Your task:
Return each line of the items below that contains the string "ligne". Matching is case-sensitive.

Materials provided:
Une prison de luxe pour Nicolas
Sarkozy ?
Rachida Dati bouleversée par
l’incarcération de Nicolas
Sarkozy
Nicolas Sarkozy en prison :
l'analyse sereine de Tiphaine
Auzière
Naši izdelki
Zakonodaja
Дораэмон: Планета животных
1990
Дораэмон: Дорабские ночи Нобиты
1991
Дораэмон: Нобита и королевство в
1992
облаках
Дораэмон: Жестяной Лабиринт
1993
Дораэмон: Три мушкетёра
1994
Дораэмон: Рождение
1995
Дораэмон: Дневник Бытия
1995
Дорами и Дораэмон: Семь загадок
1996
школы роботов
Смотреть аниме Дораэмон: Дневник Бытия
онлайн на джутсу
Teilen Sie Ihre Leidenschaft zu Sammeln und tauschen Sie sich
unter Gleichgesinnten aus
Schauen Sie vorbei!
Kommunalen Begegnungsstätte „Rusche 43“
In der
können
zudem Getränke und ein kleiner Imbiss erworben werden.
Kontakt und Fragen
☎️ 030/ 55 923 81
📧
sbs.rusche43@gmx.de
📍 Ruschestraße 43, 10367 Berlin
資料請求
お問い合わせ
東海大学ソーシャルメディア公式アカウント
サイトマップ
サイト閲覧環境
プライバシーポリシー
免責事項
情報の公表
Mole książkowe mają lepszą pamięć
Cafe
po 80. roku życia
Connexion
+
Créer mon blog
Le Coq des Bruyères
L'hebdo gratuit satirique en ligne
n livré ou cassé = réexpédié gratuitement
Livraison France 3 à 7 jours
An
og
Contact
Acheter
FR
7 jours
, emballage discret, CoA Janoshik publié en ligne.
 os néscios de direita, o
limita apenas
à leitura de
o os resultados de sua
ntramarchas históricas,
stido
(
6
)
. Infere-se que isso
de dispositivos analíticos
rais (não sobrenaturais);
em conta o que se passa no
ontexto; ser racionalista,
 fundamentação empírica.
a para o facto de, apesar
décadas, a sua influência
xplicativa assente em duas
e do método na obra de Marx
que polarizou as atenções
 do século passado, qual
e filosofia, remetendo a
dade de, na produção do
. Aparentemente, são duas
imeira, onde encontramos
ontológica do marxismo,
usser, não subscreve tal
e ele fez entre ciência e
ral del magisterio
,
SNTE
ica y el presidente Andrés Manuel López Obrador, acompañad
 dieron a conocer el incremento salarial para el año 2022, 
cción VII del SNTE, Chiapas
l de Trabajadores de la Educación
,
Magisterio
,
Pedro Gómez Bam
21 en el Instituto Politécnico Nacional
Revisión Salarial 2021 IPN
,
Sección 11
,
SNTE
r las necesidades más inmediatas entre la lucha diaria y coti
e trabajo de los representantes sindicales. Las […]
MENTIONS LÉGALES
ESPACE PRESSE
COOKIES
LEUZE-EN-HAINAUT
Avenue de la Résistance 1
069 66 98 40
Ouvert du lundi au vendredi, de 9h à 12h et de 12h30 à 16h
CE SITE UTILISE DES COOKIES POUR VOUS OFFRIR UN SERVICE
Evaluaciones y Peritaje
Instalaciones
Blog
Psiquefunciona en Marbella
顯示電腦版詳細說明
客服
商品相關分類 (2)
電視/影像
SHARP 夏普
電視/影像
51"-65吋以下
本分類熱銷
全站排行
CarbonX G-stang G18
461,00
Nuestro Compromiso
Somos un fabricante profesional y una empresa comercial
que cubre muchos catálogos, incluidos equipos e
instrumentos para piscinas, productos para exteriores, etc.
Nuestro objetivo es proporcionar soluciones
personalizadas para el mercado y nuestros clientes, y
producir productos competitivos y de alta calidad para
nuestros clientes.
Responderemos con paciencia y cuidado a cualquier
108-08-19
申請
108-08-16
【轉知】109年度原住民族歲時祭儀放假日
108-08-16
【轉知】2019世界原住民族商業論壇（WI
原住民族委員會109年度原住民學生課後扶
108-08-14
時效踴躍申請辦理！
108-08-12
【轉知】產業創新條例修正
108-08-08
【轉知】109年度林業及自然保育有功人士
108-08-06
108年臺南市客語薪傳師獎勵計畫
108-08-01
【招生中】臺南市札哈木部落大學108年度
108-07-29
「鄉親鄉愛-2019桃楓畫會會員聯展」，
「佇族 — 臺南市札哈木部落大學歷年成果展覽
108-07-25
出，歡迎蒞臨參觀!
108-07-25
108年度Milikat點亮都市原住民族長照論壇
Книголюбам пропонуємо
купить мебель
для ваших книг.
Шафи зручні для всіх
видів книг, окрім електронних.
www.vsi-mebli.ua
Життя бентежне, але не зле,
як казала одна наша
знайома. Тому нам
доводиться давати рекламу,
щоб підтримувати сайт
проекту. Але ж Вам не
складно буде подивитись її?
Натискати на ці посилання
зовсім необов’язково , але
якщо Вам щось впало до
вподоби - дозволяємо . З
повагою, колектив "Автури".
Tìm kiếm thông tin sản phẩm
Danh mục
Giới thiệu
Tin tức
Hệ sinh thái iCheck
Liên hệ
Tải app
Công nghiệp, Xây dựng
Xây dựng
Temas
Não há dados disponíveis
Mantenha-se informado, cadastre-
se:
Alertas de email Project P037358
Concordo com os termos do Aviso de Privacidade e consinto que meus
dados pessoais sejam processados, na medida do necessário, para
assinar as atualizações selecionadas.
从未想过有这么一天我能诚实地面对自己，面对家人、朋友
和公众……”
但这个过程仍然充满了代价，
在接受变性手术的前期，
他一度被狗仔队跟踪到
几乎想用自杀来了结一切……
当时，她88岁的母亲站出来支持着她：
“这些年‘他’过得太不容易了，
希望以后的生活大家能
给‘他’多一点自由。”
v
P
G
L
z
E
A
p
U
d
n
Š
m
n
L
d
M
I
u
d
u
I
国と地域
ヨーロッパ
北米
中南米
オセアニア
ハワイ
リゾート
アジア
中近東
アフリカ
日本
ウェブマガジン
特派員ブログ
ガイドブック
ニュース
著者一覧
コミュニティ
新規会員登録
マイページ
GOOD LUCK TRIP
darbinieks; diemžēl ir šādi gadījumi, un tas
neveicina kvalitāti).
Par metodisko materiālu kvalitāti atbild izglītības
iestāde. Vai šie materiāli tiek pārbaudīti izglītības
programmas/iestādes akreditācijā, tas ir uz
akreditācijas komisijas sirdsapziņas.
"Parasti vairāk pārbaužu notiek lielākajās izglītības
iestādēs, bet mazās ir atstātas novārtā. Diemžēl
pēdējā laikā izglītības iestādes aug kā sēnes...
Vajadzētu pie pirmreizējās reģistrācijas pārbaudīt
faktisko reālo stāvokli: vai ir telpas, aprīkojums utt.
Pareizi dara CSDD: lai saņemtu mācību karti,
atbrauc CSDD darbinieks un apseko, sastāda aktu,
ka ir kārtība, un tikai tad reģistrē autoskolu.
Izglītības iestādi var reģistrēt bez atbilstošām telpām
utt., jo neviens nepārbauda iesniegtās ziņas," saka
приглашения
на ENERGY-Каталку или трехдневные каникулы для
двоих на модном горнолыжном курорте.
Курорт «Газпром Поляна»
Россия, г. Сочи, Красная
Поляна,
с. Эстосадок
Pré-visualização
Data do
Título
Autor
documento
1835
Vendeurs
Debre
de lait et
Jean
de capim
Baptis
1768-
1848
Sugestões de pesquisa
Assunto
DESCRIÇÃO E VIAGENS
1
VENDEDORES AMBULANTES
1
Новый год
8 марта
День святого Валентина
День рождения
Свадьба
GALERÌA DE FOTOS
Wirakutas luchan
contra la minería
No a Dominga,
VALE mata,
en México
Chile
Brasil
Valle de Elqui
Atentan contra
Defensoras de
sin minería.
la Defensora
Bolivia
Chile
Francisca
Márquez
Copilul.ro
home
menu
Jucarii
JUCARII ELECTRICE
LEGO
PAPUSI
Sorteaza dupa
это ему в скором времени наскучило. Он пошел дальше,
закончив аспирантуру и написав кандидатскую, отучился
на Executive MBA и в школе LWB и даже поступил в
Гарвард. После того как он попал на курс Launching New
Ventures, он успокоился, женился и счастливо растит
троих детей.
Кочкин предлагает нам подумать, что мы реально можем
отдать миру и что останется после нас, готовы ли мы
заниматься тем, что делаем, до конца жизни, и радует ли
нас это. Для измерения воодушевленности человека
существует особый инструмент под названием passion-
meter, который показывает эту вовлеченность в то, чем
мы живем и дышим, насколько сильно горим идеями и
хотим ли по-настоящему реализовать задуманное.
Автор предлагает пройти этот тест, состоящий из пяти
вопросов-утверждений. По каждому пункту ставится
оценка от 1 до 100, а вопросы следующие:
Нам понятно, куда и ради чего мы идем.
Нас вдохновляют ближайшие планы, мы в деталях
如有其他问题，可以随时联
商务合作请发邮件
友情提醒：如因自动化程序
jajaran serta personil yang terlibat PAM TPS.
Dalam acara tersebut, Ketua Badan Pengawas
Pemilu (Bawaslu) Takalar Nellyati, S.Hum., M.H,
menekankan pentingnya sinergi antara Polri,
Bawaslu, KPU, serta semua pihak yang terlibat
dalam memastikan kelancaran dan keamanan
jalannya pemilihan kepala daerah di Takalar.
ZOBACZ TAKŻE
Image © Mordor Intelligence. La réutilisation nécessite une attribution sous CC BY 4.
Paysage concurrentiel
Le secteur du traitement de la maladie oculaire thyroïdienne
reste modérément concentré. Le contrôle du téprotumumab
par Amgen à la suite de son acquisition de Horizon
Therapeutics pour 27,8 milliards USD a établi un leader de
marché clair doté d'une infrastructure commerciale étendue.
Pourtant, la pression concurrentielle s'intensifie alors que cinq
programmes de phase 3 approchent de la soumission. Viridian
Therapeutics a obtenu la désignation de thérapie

Solution for this task:
L'hebdo gratuit satirique en ligne
, emballage discret, CoA Janoshik publié en ligne.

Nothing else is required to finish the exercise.